───── TEXT UNDER STUDY ─────

**Note on Doctoral Requirements**: This course satisfies requirements for the Systems Engineering Core in CEE and the Performance and Optimization Area in the MST/PhD.

## Course overview and scope

With a fast-moving field like reinforcement learning (RL), what is an appropriate**foundational**course to

**advance research and practice**in sequential decision making? This course will be 2/3 exploitation; that is, topics that we

**know and understand**about RL. And it will be 1/3 exploration; that is, selected

**up-and-coming topics**.

**Exploitation**will consist of a mathematical introduction to RL. Topics include: dynamic programming, special structures, finite and infinite horizon Markov Decision Processes, value and policy iteration, Monte Carlo methods, temporal differences, Q-learning, stochastic approximation, bandits, and finite sample analysis. We will also cover approximate dynamic programming, including value-based methods and policy space methods. While the focus is mathematical, we will supplement with computational exercises.

**Exploration**may change from offering to offering. In addition to empirical rigor in RL, a variety of applications, recent theoretical results, a mini-theme we are exploring this year is

**how RL can best cope with problem scale and diversity**(think: many agents, generalization, resource allocation problems).

───── SUPPLIED DATA ─────

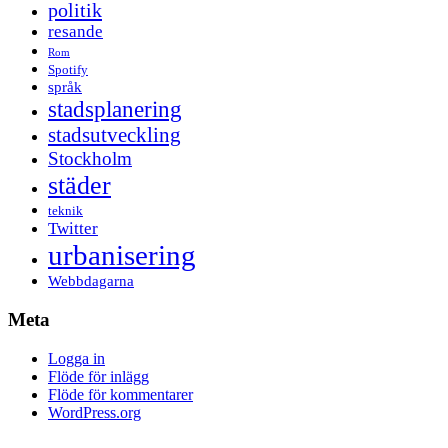
politik
resande
Rom
Spotify
språk
stadsplanering
stadsutveckling
Stockholm
städer
teknik
Twitter
urbanisering
Webbdagarna
Meta
Logga in
Flöde för inlägg
Flöde för kommentarer
WordPress.org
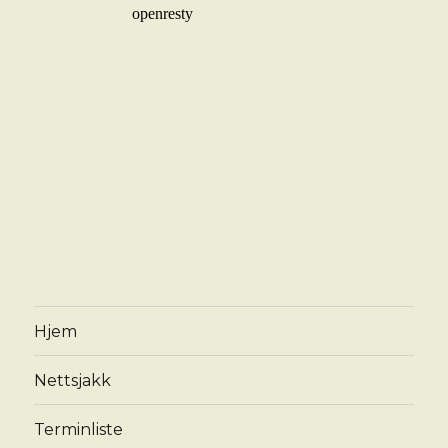
Hjem
Nettsjakk
Terminliste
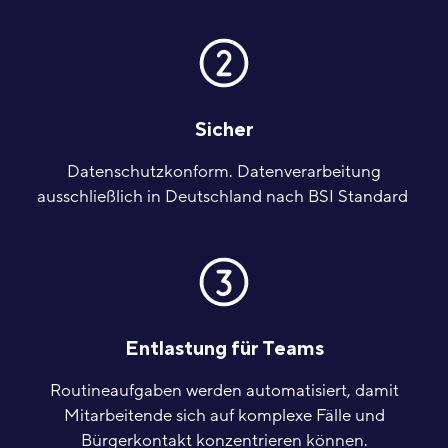
Sicher
Datenschutzkonform. Datenverarbeitung
ausschließlich in Deutschland nach BSI Standard
Entlastung für Teams
Routineaufgaben werden automatisiert, damit
Mitarbeitende sich auf komplexe Fälle und
Bürgerkontakt konzentrieren können.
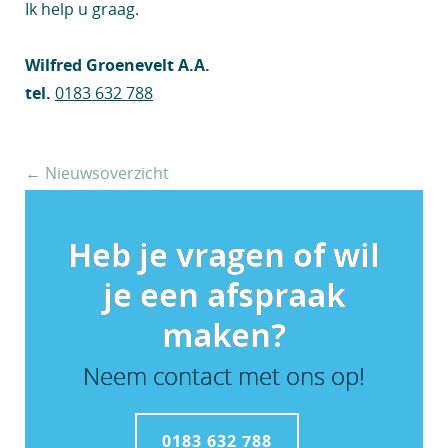
Ik help u graag.
Wilfred Groenevelt A.A.
tel.
0183 632 788
← Nieuwsoverzicht
Heb je vragen of wil
je een afspraak
maken?
Neem contact met ons op!
0183 632 788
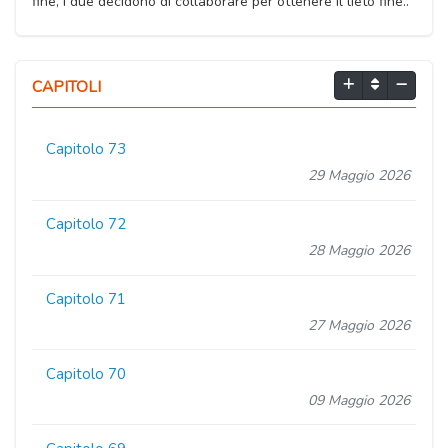
fine, i due decidono di collaborare per ottenere il lieto fine..
CAPITOLI
Capitolo 73
29 Maggio 2026
Capitolo 72
28 Maggio 2026
Capitolo 71
27 Maggio 2026
Capitolo 70
09 Maggio 2026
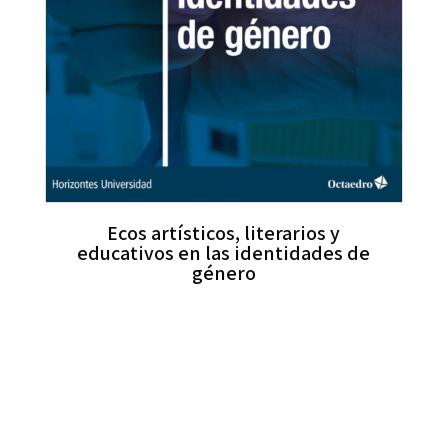
Ecos artísticos, literarios y
educativos en las identidades de
género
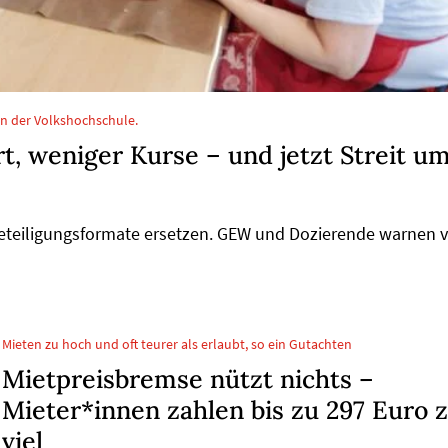
an der Volkshochschule.
, weniger Kurse – und jetzt Streit u
Beteiligungsformate ersetzen. GEW und Dozierende warnen 
Mieten zu hoch und oft teurer als erlaubt, so ein Gutachten
Mietpreisbremse nützt nichts –
Mieter*innen zahlen bis zu 297 Euro 
viel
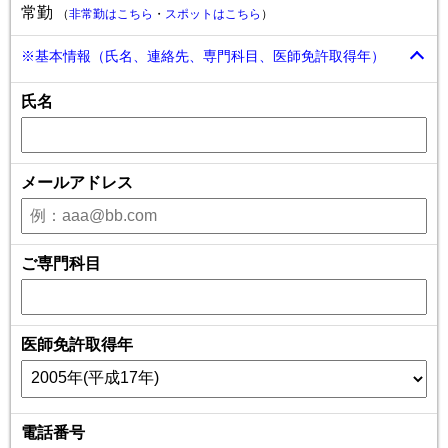
常勤
（
非常勤はこちら
・
スポットはこちら
）
※基本情報（氏名、連絡先、専門科目、医師免許取得年）
氏名
メールアドレス
ご専門科目
医師免許取得年
電話番号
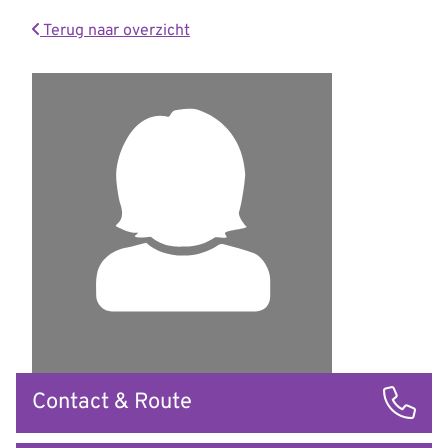
Terug naar overzicht
Snel
Contact & Route
naar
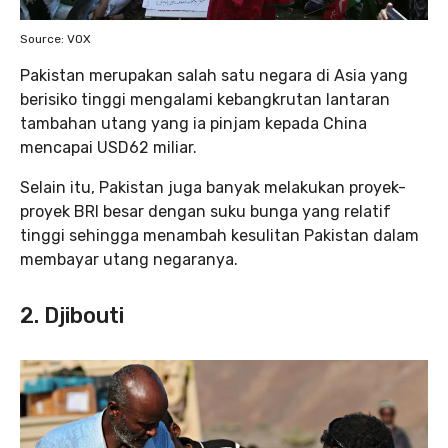
Source: VOX
Pakistan merupakan salah satu negara di Asia yang
berisiko tinggi mengalami kebangkrutan lantaran
tambahan utang yang ia pinjam kepada China
mencapai USD62 miliar.
Selain itu, Pakistan juga banyak melakukan proyek-
proyek BRI besar dengan suku bunga yang relatif
tinggi sehingga menambah kesulitan Pakistan dalam
membayar utang negaranya.
2. Djibouti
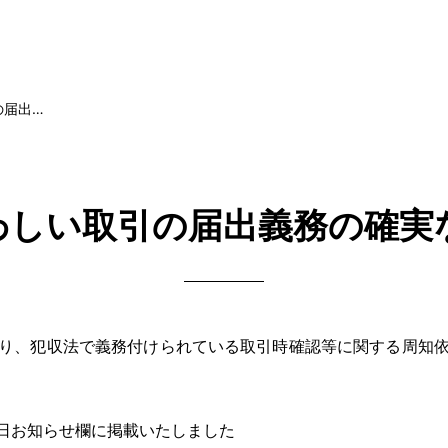
の届出…
わしい取引の届出義務の確実
り、犯収法で義務付けられている取引時確認等に関する周知
先日お知らせ欄に掲載いたしました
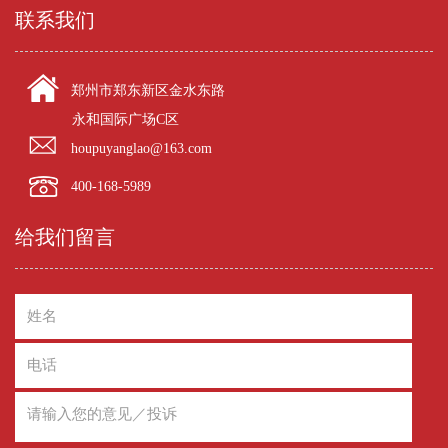
联系我们
郑州市郑东新区金水东路
永和国际广场C区
houpuyanglao@163.com
400-168-5989
给我们留言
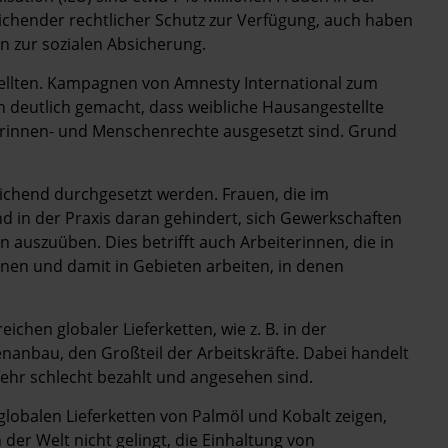
reichender rechtlicher Schutz zur Verfügung, auch haben
n zur sozialen Absicherung.
stellten. Kampagnen von Amnesty International zum
 deutlich gemacht, dass weibliche Hausangestellte
rinnen- und Menschenrechte ausgesetzt sind. Grund
chend durchgesetzt werden. Frauen, die im
nd in der Praxis daran gehindert, sich Gewerkschaften
 auszuüben. Dies betrifft auch Arbeiterinnen, die in
nen und damit in Gebieten arbeiten, in denen
chen globaler Lieferketten, wie z. B. in der
anbau, den Großteil der Arbeitskräfte. Dabei handelt
sehr schlecht bezahlt und angesehen sind.
lobalen Lieferketten von Palmöl und Kobalt zeigen,
er Welt nicht gelingt, die Einhaltung von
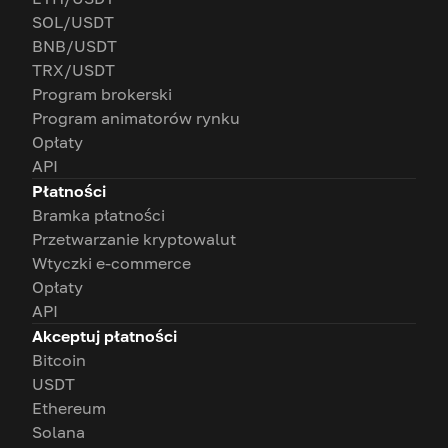
SOL/USDT
BNB/USDT
TRX/USDT
Program brokerski
Program animatorów rynku
Opłaty
API
Płatności
Bramka płatności
Przetwarzanie kryptowalut
Wtyczki e-commerce
Opłaty
API
Akceptuj płatności
Bitcoin
USDT
Ethereum
Solana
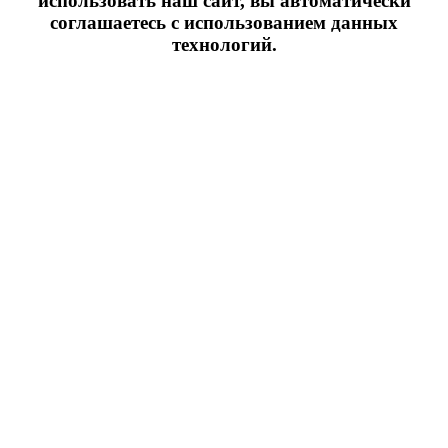
использовать наш сайт, вы автоматически
соглашаетесь с использованием данных
технологий.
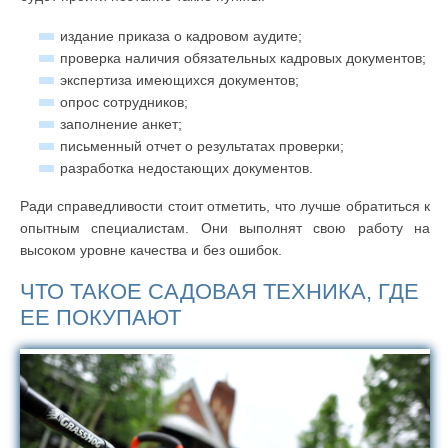
издание приказа о кадровом аудите;
проверка наличия обязательных кадровых документов;
экспертиза имеющихся документов;
опрос сотрудников;
заполнение анкет;
письменный отчет о результатах проверки;
разработка недостающих документов.
Ради справедливости стоит отметить, что лучше обратиться к
опытным специалистам. Они выполнят свою работу на
высоком уровне качества и без ошибок.
ЧТО ТАКОЕ САДОВАЯ ТЕХНИКА, ГДЕ
ЕЕ ПОКУПАЮТ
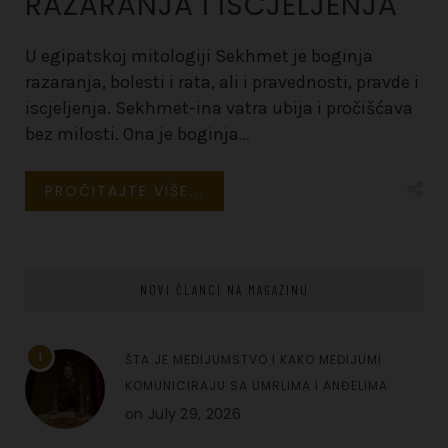
RAZARANJA I ISCJELJENJA
U egipatskoj mitologiji Sekhmet je boginja
razaranja, bolesti i rata, ali i pravednosti, pravde i
iscjeljenja. Sekhmet-ina vatra ubija i pročišćava
bez milosti. Ona je boginja
…
PROČITAJTE VIŠE...
NOVI ČLANCI NA MAGAZINU
1
ŠTA JE MEDIJUMSTVO I KAKO MEDIJUMI
KOMUNICIRAJU SA UMRLIMA I ANĐELIMA
on
July 29, 2026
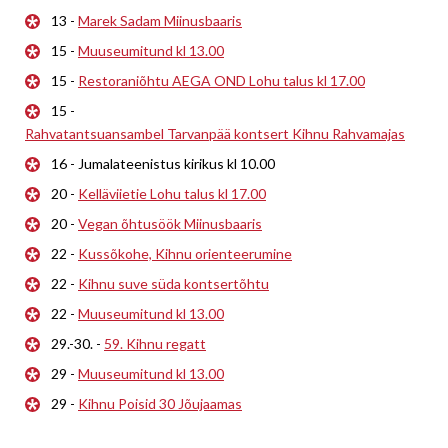
13 -
Marek Sadam Miinusbaaris
15 -
Muuseumitund kl 13.00
15 -
Restoraniõhtu AEGA OND Lohu talus kl 17.00
15 -
Rahvatantsuansambel Tarvanpää kontsert Kihnu Rahvamajas
16 - Jumalateenistus kirikus kl 10.00
20 -
Kelläviietie Lohu talus kl 17.00
20 -
Vegan õhtusöök Miinusbaaris
22 -
Kussõkohe, Kihnu orienteerumine
22 -
Kihnu suve süda kontsertõhtu
22 -
Muuseumitund kl 13.00
29.-30. -
59. Kihnu regatt
29 -
Muuseumitund kl 13.00
29 -
Kihnu Poisid 30 Jõujaamas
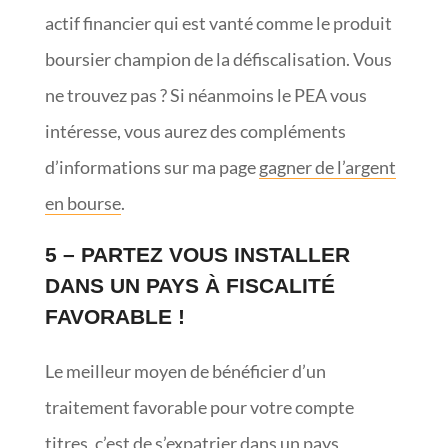
actif financier qui est vanté comme le produit
boursier champion de la défiscalisation. Vous
ne trouvez pas ? Si néanmoins le PEA vous
intéresse, vous aurez des compléments
d’informations sur ma page
gagner de l’argent
en bourse
.
5 – PARTEZ VOUS INSTALLER
DANS UN PAYS À FISCALITÉ
FAVORABLE !
Le meilleur moyen de bénéficier d’un
traitement favorable pour votre compte
titres, c’est de s’expatrier dans un pays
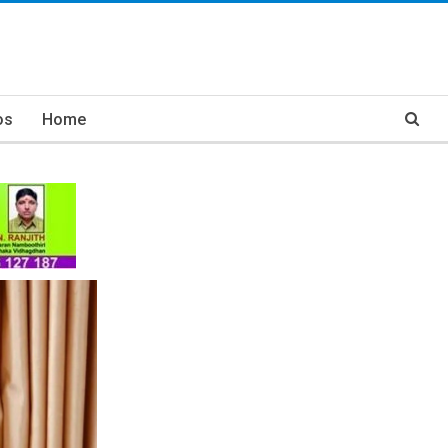
os
Home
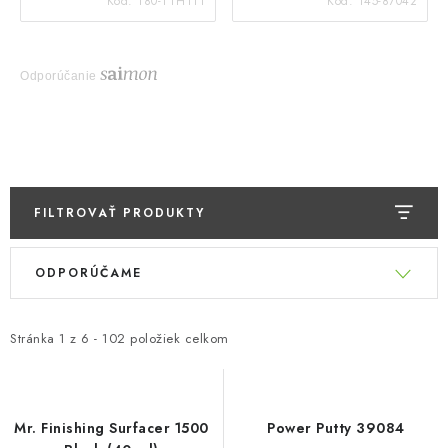
Kód:
180-TTH111
Kód:
145-87042
Odporúčanie
FILTROVAŤ PRODUKTY
V
R
ODPORÚČAME
ý
a
p
d
i
e
Stránka
1
z
6
-
102
položiek celkom
s
n
p
i
r
e
Mr. Finishing Surfacer 1500
Power Putty 39084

─────

PROBLEM 1:
Retype everything in the course description from "## Course overview" down to "with computational exercises.".
PROBLEM 2:
According to the course description, what question leads to the course's split into exploitation and exploration, and what does each part cover?
PROBLEM 3:
Give what follows the last sentence of the course description.
None of the data is needed here.

RESULT 1:
## Course overview and scope

With a fast-moving field like reinforcement learning (RL), what is an appropriate**foundational**course to

**advance research and practice**in sequential decision making? This course will be 2/3 exploitation; that is, topics that we

**know and understand**about RL. And it will be 1/3 exploration; that is, selected

**up-and-coming topics**.

**Exploitation**will consist of a mathematical introduction to RL. Topics include: dynamic programming, special structures, finite and infinite horizon Markov Decision Processes, value and policy iteration, Monte Carlo methods, temporal differences, Q-learning, stochastic approximation, bandits, and finite sample analysis. We will also cover approximate dynamic programming, including value-based methods and policy space methods. While the focus is mathematical, we will supplement with computational exercises.

RESULT 2:
Since reinforcement learning is a fast-moving field, the course description asks what foundational course would advance research and practice in sequential decision making. Its answer is two-thirds exploitation, which covers topics known and understood about RL, and one-third exploration, which covers selected up-and-coming topics.

RESULT 3:
This class is most suitable for graduate or advanced undergraduate students who are interested in advancing the research and practice of reinforcement learning---be it theory, methods, or applications. Please note that this is not primarily a deep RL course, though we will have coverage of some deep RL topics.

## Big picture

- Dynamic programming (5 lectures)
- Approximate dynamic programming (9 lectures)
- Special topics (~6 lectures)
- Guest lectures (~3 lectures)
- Final project presentations

*The schedule is subject to minor changes.*

## Prerequisites

Students should be comfortable at the level of receiving an A grade in probability (6.041 or equivalent) and should be familiar with programming (Python). An analysis prerequisite is suggested but not required; mathematical maturity is necessary.## Textbooks and readings

**Useful references (recommended but not required)**

- Dynamic Programming and Optimal Control (2007), Vol. I, 4th Edition by Dimitri P. Bertsekas.
**[DPOC]** - Dynamic Programming and Optimal Control (2005), Vol. II, 4th Edition by Dimitri P. Bertsekas.
**[DPOC2]** - Neuro Dynamic Programming (1996) by Dimitri P. Bertsekas and John N. Tsitsiklis.
**[NDP]**

**Readings**: We will give pointers to these references. Some additional readings / notes may be posted.

**A note on notation.**We will be using contemporary notation (e.g. s, a, V), which diﬀers from notation from these texts (e.g. x, u, J). We will be maximizing instead of minimizing, etc.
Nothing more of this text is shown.